While tax revenue might seem like a shield against such pressures, it is highly unlikely to prevent them. The strikes prove that when fundamental issues of international security and human rights are at stake, economic incentives are usually overpowered by the need for diplomatic action. Tax payments appeal to a host state's wallet, but systematic gender discrimination triggers peremptory norms (jus cogens)—fundamental principles from which no derogation is permitted. Under international law, a state's sovereignty does not allow it to freely decide on matters relating to fundamental human rights; therefore, other nations can legally justify intervention or sanctions on human rights grounds regardless of the tax income the host state receives. Furthermore, modern global policy uses "weaponized interdependence" to target the infrastructure of pariah entities: if the "men-only" cities became hubs for capital, states could strategically target the financial chokepoints—banks, payment systems, and corporate registrations—that make those cities function, effectively neutralizing any economic benefit. Because gender apartheid is a "bright line" violation of global norms, the domestic political coalition for sanctioning such a project would be massive, overcoming any hesitation caused by lost tax revenue. Moreover, accepting tax money from an apartheid project creates massive reputational risk for the host state, which would likely face secondary sanctions or diplomatic isolation themselves for harboring the project, making the tax revenue a liability, not a benefit.
The key to lawful, peaceful separation, therefore, isn't just where you live, but how you live in harmony with both the natural world and existing legal frameworks. By choosing to dwell in the vast, uninhabited reaches of the planet—the northern territories of Canada, the national forests of America, the remote stretches of the Amazon rainforest—and by utilizing technologies that leave no permanent mark, a group could simply exercise their existing rights to live freely off-grid without ever triggering the external pressures discussed. Exosuits and human augmentation make this nomadic existence not only possible but comfortable, turning the human body into its own shelter and eliminating the need for permanent construction in these pristine environments; lightweight, textile-based suits reduce the energy cost of traversing rugged wilderness by over 16%, while bioinspired actuators function as quiet, artificial muscles that allow men to thrive in nature year-round without building cabins or roads.
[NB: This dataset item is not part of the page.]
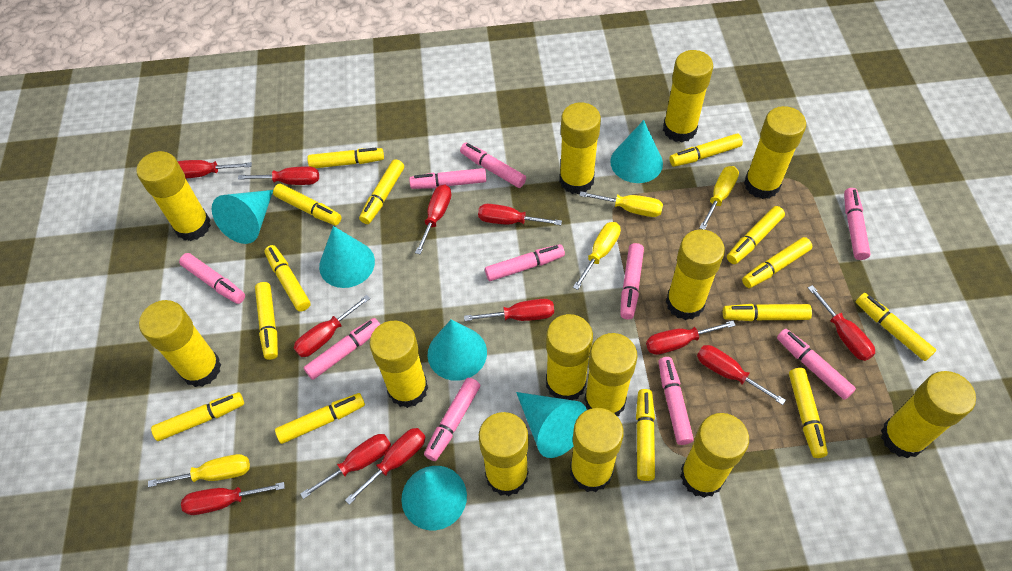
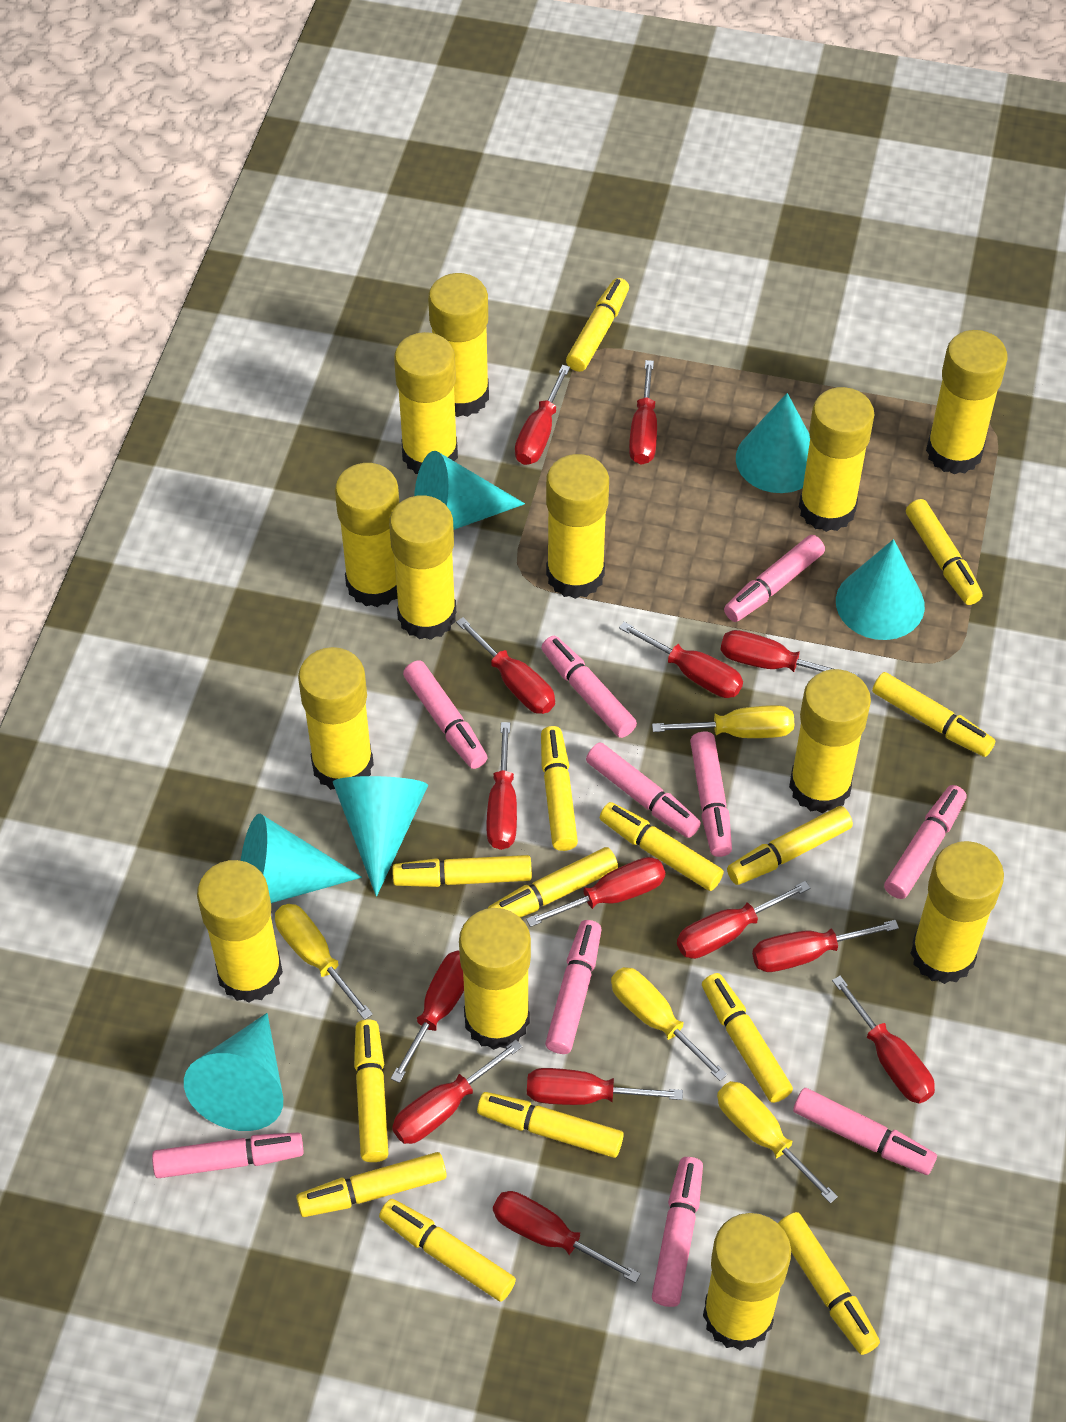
red screwdriver: [177,160,252,178] [181,482,285,515] [238,166,319,185] [294,295,370,357] [300,434,391,499] [345,428,425,505] [415,185,451,254] [464,299,554,321] [478,204,562,225] [646,320,736,355] [697,345,786,405] [808,285,875,361] = 12 -> [391,950,464,1083] [392,1040,522,1144] [456,617,555,714] [486,722,517,850] [493,1191,641,1283] [515,365,570,465] [526,857,665,927] [527,1068,683,1105] [619,622,743,698] [629,360,657,465] [677,881,811,959] [720,630,858,676] [752,920,899,972] [832,976,935,1104] = 14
Digital sovereignty and mesh networks allow this dispersed community to remain connected and self-governing while respecting the land these men can live as lawful residents of their home countries while participating in a parallel cultural community existing deep in national forests or the Canadian north or the amazon rainforest without a single permanent structure.
These men would not be constructing anything, not underground, not above ground—simply walking the land in advanced full body exo suit technology and other technologies that allow clean drinking water and food anywhere on earth. He is simply exercising his right to live freely in the vast open spaces of the planet, coexisting with the natural world and the legal systems that already guarantee his right to be there. In this form, the group presents nothing to sanction, nothing to bomb, nothing to isolate—just free men, living simply, asking only to be left alone in the wilderness they call home.